5)   OPINION OF THE ARTICLE

I thought this article provides very useful information regarding the AIDS cholangiopathy disease. The natural of the disease and patient's infected are also well described. Furthermore, it gives a better understanding of how AIDS cholangiopathy is diagnosed, what is affected and how it is treated.




APPEARANCE OF PATHOLOGY ON RADIOGRAPHS/IMAGES 









Figure 1: Ultrasonography demonstrates dilatation of common bile duct.


Figure 2: ERCP (endoscopic retrograde cholangio-pancreatography) showing 
massive dilatation of the common bile ducts and hepatic ducts 
secondary to papillary stenosis.
Figure 3: ERCP (endoscopic retrograde cholangio-pancreatography) demonstrating 
dilatation of the common bile duct and mild pancreatic duct 
dilatation secondary to papillary stenosis.
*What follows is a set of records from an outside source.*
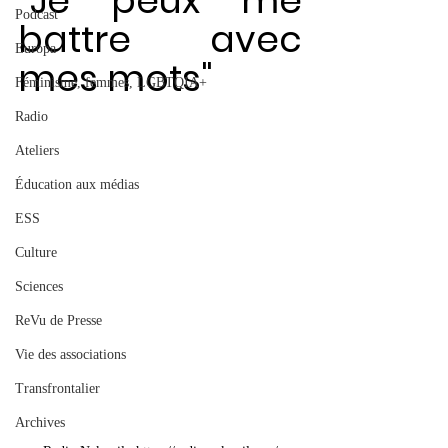
"Je peux me 
Podcast
battre avec 
Europa
mes mots"
Féminisme, femmes, LGBTQIA+
Radio
Ateliers
Éducation aux médias
ESS
Culture
Sciences
ReVu de Presse
Vie des associations
Transfrontalier
Archives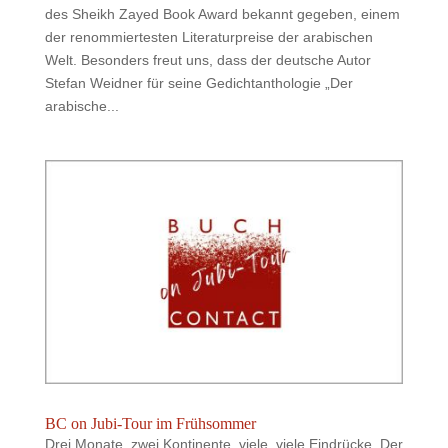
des Sheikh Zayed Book Award bekannt gegeben, einem
der renommiertesten Literaturpreise der arabischen
Welt. Besonders freut uns, dass der deutsche Autor
Stefan Weidner für seine Gedichtanthologie „Der
arabische...
BC on Jubi-Tour im Frühsommer
Drei Monate, zwei Kontinente, viele, viele Eindrücke. Der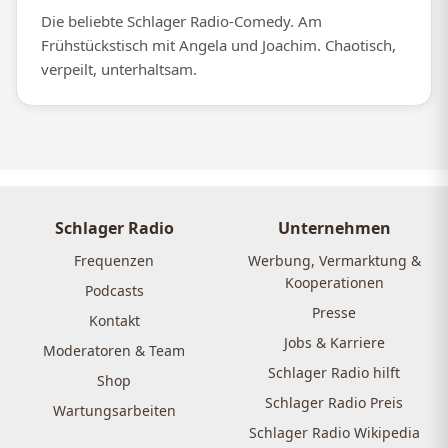
Die beliebte Schlager Radio-Comedy. Am
Frühstückstisch mit Angela und Joachim. Chaotisch,
verpeilt, unterhaltsam.
Schlager Radio
Unternehmen
Frequenzen
Werbung, Vermarktung &
Kooperationen
Podcasts
Presse
Kontakt
Jobs & Karriere
Moderatoren & Team
Schlager Radio hilft
Shop
Schlager Radio Preis
Wartungsarbeiten
Schlager Radio Wikipedia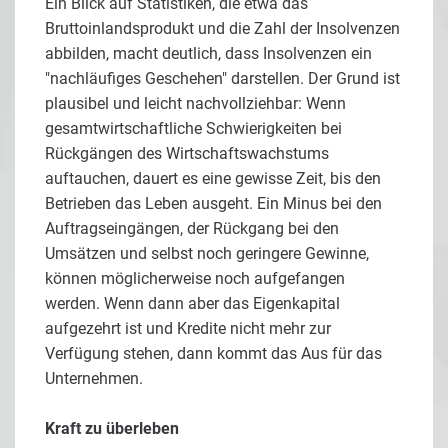
Ein Blick auf Statistiken, die etwa das
Bruttoinlandsprodukt und die Zahl der Insolvenzen
abbilden, macht deutlich, dass Insolvenzen ein
"nachläufiges Geschehen" darstellen. Der Grund ist
plausibel und leicht nachvollziehbar: Wenn
gesamtwirtschaftliche Schwierigkeiten bei
Rückgängen des Wirtschaftswachstums
auftauchen, dauert es eine gewisse Zeit, bis den
Betrieben das Leben ausgeht. Ein Minus bei den
Auftragseingängen, der Rückgang bei den
Umsätzen und selbst noch geringere Gewinne,
können möglicherweise noch aufgefangen
werden. Wenn dann aber das Eigenkapital
aufgezehrt ist und Kredite nicht mehr zur
Verfügung stehen, dann kommt das Aus für das
Unternehmen.
Kraft zu überleben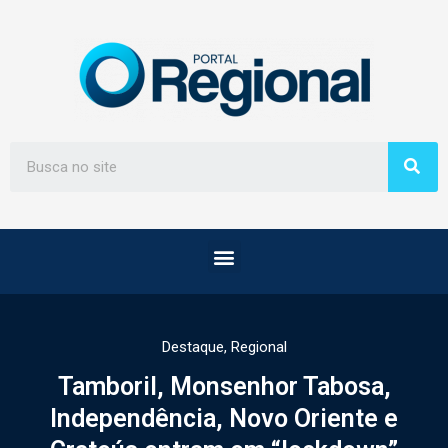
Destaque
,
Regional
Tamboril, Monsenhor Tabosa,
Independência, Novo Oriente e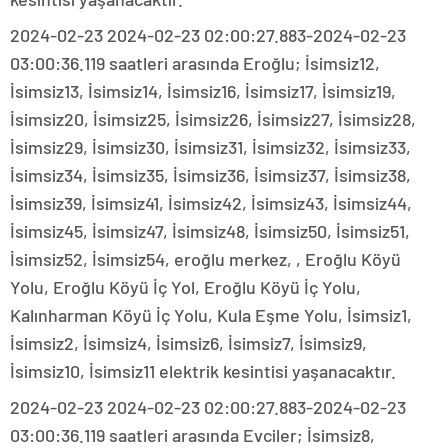
2024-02-23 2024-02-23 02:00:27.883-2024-02-23
03:00:36.119 saatleri arasında Eroğlu; İsimsiz12,
İsimsiz13, İsimsiz14, İsimsiz16, İsimsiz17, İsimsiz19,
İsimsiz20, İsimsiz25, İsimsiz26, İsimsiz27, İsimsiz28,
İsimsiz29, İsimsiz30, İsimsiz31, İsimsiz32, İsimsiz33,
İsimsiz34, İsimsiz35, İsimsiz36, İsimsiz37, İsimsiz38,
İsimsiz39, İsimsiz41, İsimsiz42, İsimsiz43, İsimsiz44,
İsimsiz45, İsimsiz47, İsimsiz48, İsimsiz50, İsimsiz51,
İsimsiz52, İsimsiz54, eroğlu merkez, , Eroğlu Köyü
Yolu, Eroğlu Köyü İç Yol, Eroğlu Köyü İç Yolu,
Kalınharman Köyü İç Yolu, Kula Eşme Yolu, İsimsiz1,
İsimsiz2, İsimsiz4, İsimsiz6, İsimsiz7, İsimsiz9,
İsimsiz10, İsimsiz11 elektrik kesintisi yaşanacaktır.
2024-02-23 2024-02-23 02:00:27.883-2024-02-23
03:00:36.119 saatleri arasında Evciler; İsimsiz8,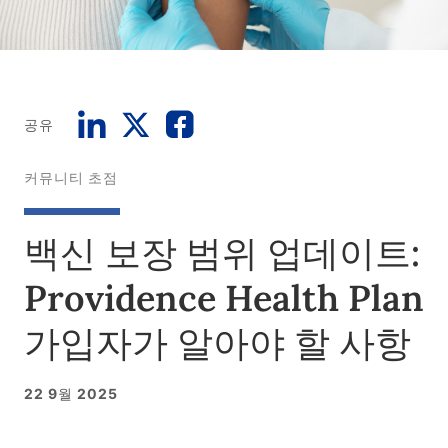
공유
커뮤니티 초점
백신 보장 범위 업데이트:
Providence Health Plan
가입자가 알아야 할 사항
22 9월 2025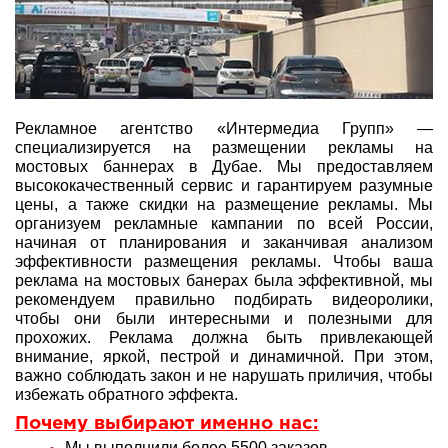
Рекламное агентство «Интермедиа Групп» —
специализируется на размещении рекламы на
мостовых баннерах в Дубае. Мы предоставляем
высококачественный сервис и гарантируем разумные
цены, а также скидки на размещение рекламы. Мы
организуем рекламные кампании по всей России,
начиная от планирования и заканчивая анализом
эффективности размещения рекламы. Чтобы ваша
реклама на мостовых банерах была эффективной, мы
рекомендуем правильно подбирать видеоролики,
чтобы они были интересными и полезными для
прохожих. Реклама должна быть привлекающей
внимание, яркой, пестрой и динамичной. При этом,
важно соблюдать закон и не нарушать приличия, чтобы
избежать обратного эффекта.
Почему выбирают именно нас:
Мы выполнили более 5500 заказов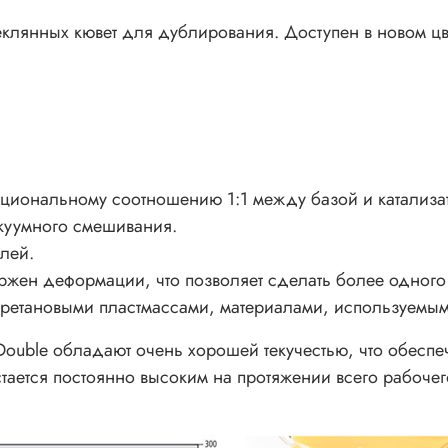
клянных кювет для дублирования. Доступен в новом цв
циональному соотношению 1:1 между базой и катализа
акуумного смешивания.
лей.
ржен деформации, что позволяет сделать более одного
иуретановыми пластмассами, материалами, используемы
Double обладают очень хорошей текучестью, что обеспеч
остается постоянно высоким на протяжении всего рабоче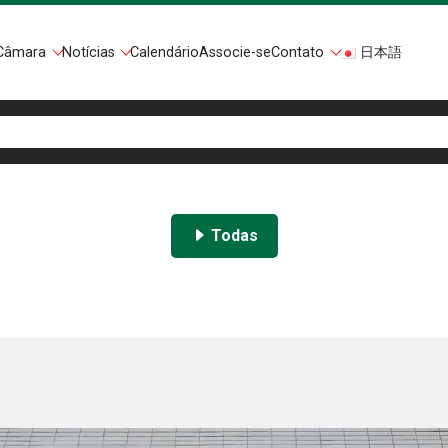
Câmara
Notícias
Calendário
Associe-se
Contato
日本語
Todas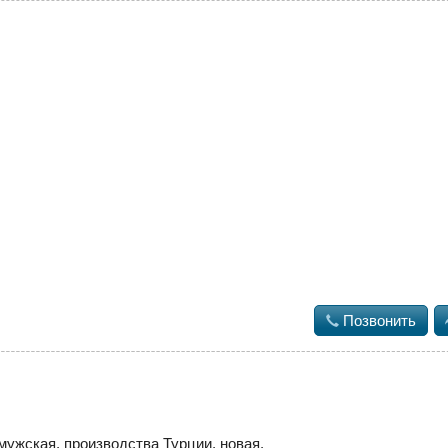

Позвонить
 мужская, производства Турции, новая.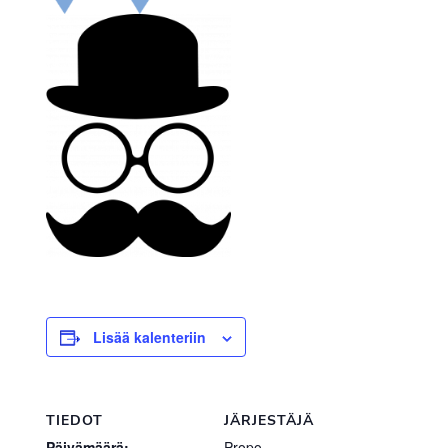
Lisää kalenteriin
TIEDOT
JÄRJESTÄJÄ
Päivämäärä:
Propo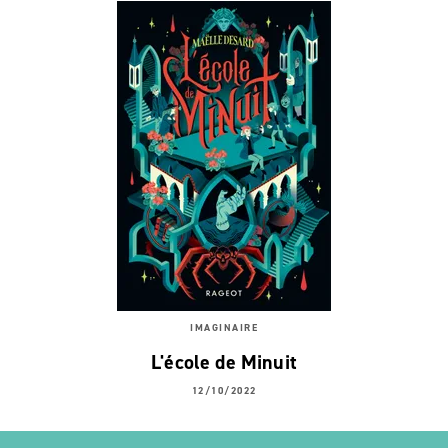
IMAGINAIRE
L'école de Minuit
12/10/2022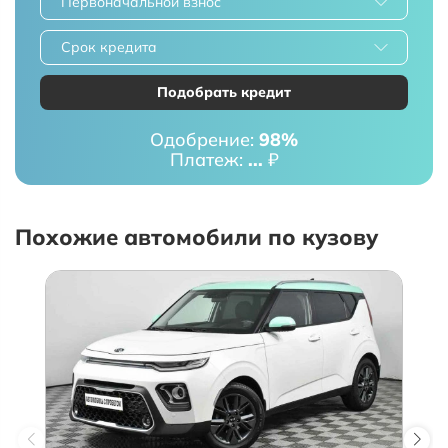
Первоначальной взнос
Срок кредита
Подобрать кредит
Одобрение:
98%
Платеж:
...
₽
Похожие автомобили по кузову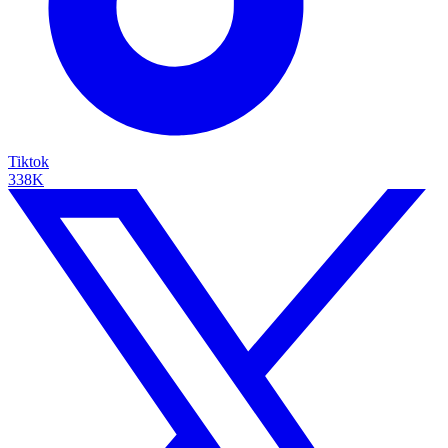
Tiktok
338K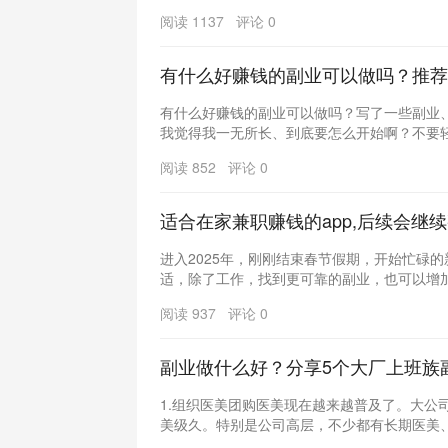
阅读 1137 评论 0
有什么好赚钱的副业可以做吗？推荐3
有什么好赚钱的副业可以做吗？写了一些副业
我觉得我一无所长、到底要怎么开始啊？不要轻易
阅读 852 评论 0
适合在家兼职赚钱的app,后续会继
进入2025年，刚刚结束春节假期，开始忙碌
适，除了工作，找到更可靠的副业，也可以增加收
阅读 937 评论 0
副业做什么好？分享5个大厂上班族
1.组织医美团购医美现在越来越普及了。大公
美级久。特别是公司高层，不少都有长期医美、健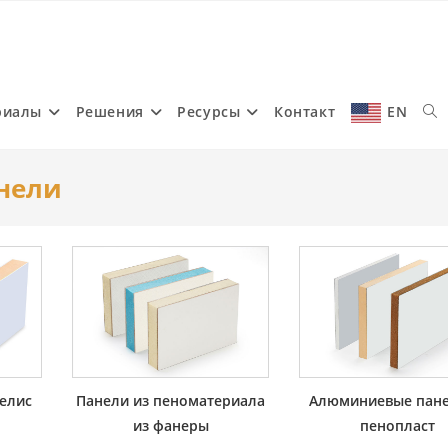
риалы
Решения
Ресурсы
Контакт
EN
Tog
нели
web
sea
елис
Панели из пеноматериала
Алюминиевые пан
из фанеры
пенопласт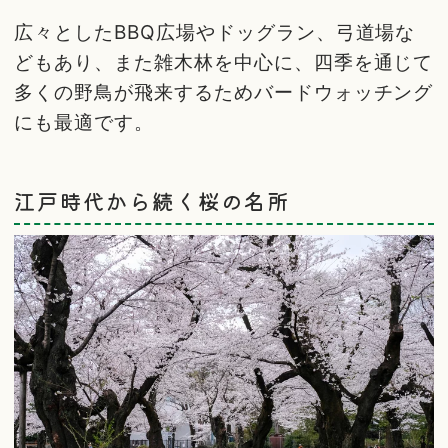
広々としたBBQ広場やドッグラン、弓道場な
どもあり、また雑木林を中心に、四季を通じて
多くの野鳥が飛来するためバードウォッチング
にも最適です。
江戸時代から続く桜の名所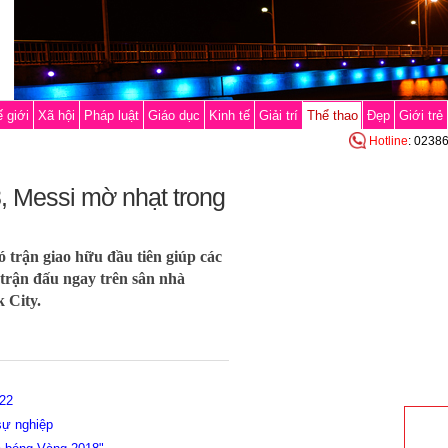
 giới
Xã hội
Pháp luật
Giáo dục
Kinh tế
Giải trí
Thể thao
Đẹp
Giới trẻ
Hotline
: 0238
, Messi mờ nhạt trong
 trận giao hữu đầu tiên giúp các
 trận đấu ngay trên sân nhà
 City.
22
sự nghiệp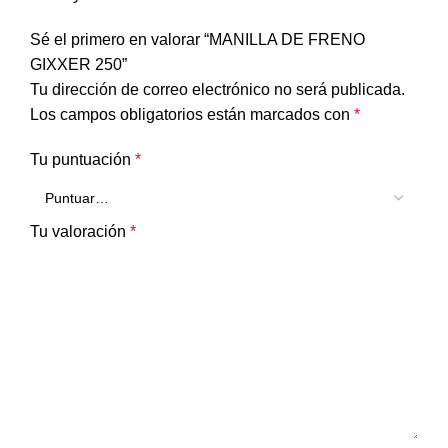
Sé el primero en valorar “MANILLA DE FRENO
GIXXER 250”
Tu dirección de correo electrónico no será publicada.
Los campos obligatorios están marcados con
*
Tu puntuación
*
Tu valoración
*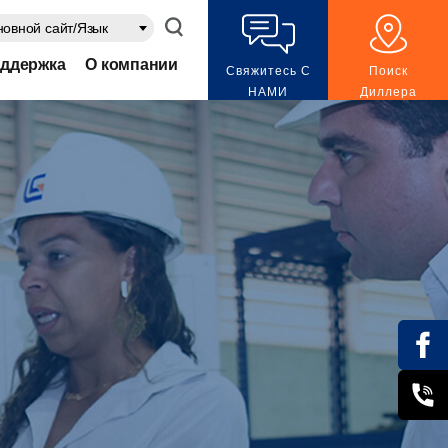
овной сайт/Язык
ддержка
О компании
Свяжитесь С
Поиск
НАМИ
Диллера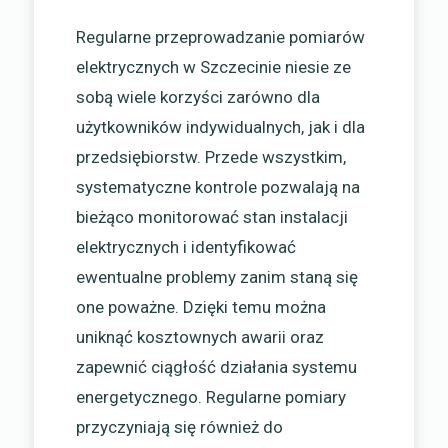
Regularne przeprowadzanie pomiarów
elektrycznych w Szczecinie niesie ze
sobą wiele korzyści zarówno dla
użytkowników indywidualnych, jak i dla
przedsiębiorstw. Przede wszystkim,
systematyczne kontrole pozwalają na
bieżąco monitorować stan instalacji
elektrycznych i identyfikować
ewentualne problemy zanim staną się
one poważne. Dzięki temu można
uniknąć kosztownych awarii oraz
zapewnić ciągłość działania systemu
energetycznego. Regularne pomiary
przyczyniają się również do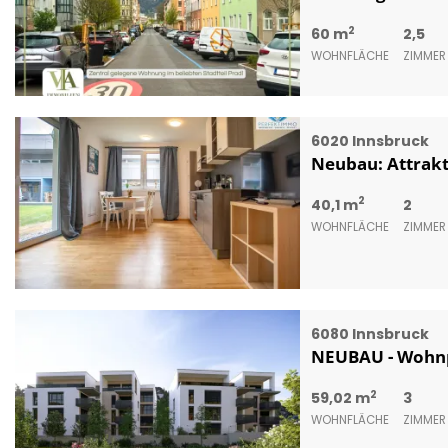
2
60 m
2,5
WOHNFLÄCHE
ZIMMER
6020 Innsbruck
Neubau: Attrak
2
40,1 m
2
WOHNFLÄCHE
ZIMMER
6080 Innsbruck
NEUBAU - Wohnpr
2
59,02 m
3
WOHNFLÄCHE
ZIMMER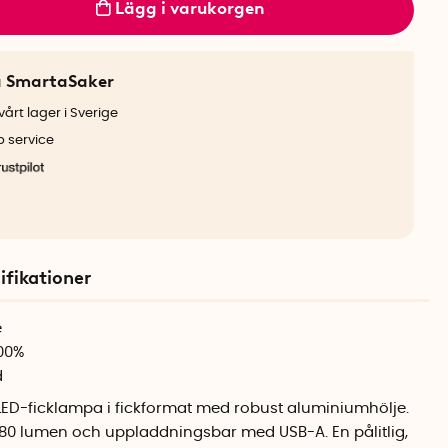
Lägg i varukorgen
a SmartaSaker
årt lager i Sverige
b service
ifikationer
e
100%
d
LED-ficklampa i fickformat med robust aluminiumhölje.
8–80 lumen och uppladdningsbar med USB-A. En pålitlig,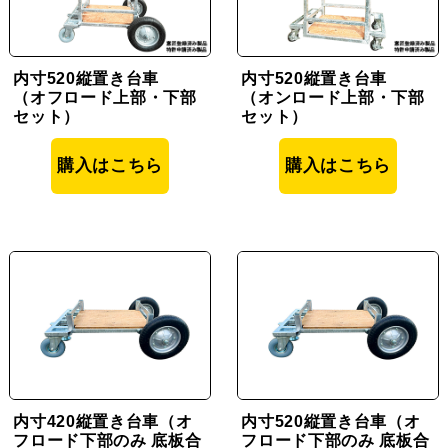
内寸520縦置き台車
内寸520縦置き台車
（オフロード上部・下部
（オンロード上部・下部
セット）
セット）
購入はこちら
購入はこちら
内寸420縦置き台車（オ
内寸520縦置き台車（オ
フロード下部のみ 底板合
フロード下部のみ 底板合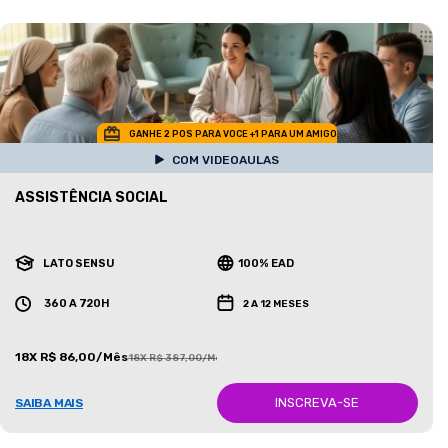
GANHE 2 POS PARA VOCE +1 PARA UM AMIGO
COM VIDEOAULAS
ASSISTÊNCIA SOCIAL
LATO SENSU
100% EAD
360 A 720H
2 A 12 MESES
18X R$ 86,00/Mês
18X R$ 387,00/Mês
INSCREVA-SE
SAIBA MAIS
Figure 4: ERCP (endoscopic retrograde cholangio-pancreatography) demonstrates 
massive dilatation of common bile duct and pancreatic duct.



Figure 5: ERCP (endoscopic retrograde cholangio-pancreatography) demonstrating
irregularity of intrahepatic ducts and common bile duct suggestive of
sclerosing cholangitis with common bile duct dilatation.


Figure 6: ERCP (endoscopic retrograde cholangio-pancreatography) demonstrating
common hepatic duct stricture with massive upstream dilatation.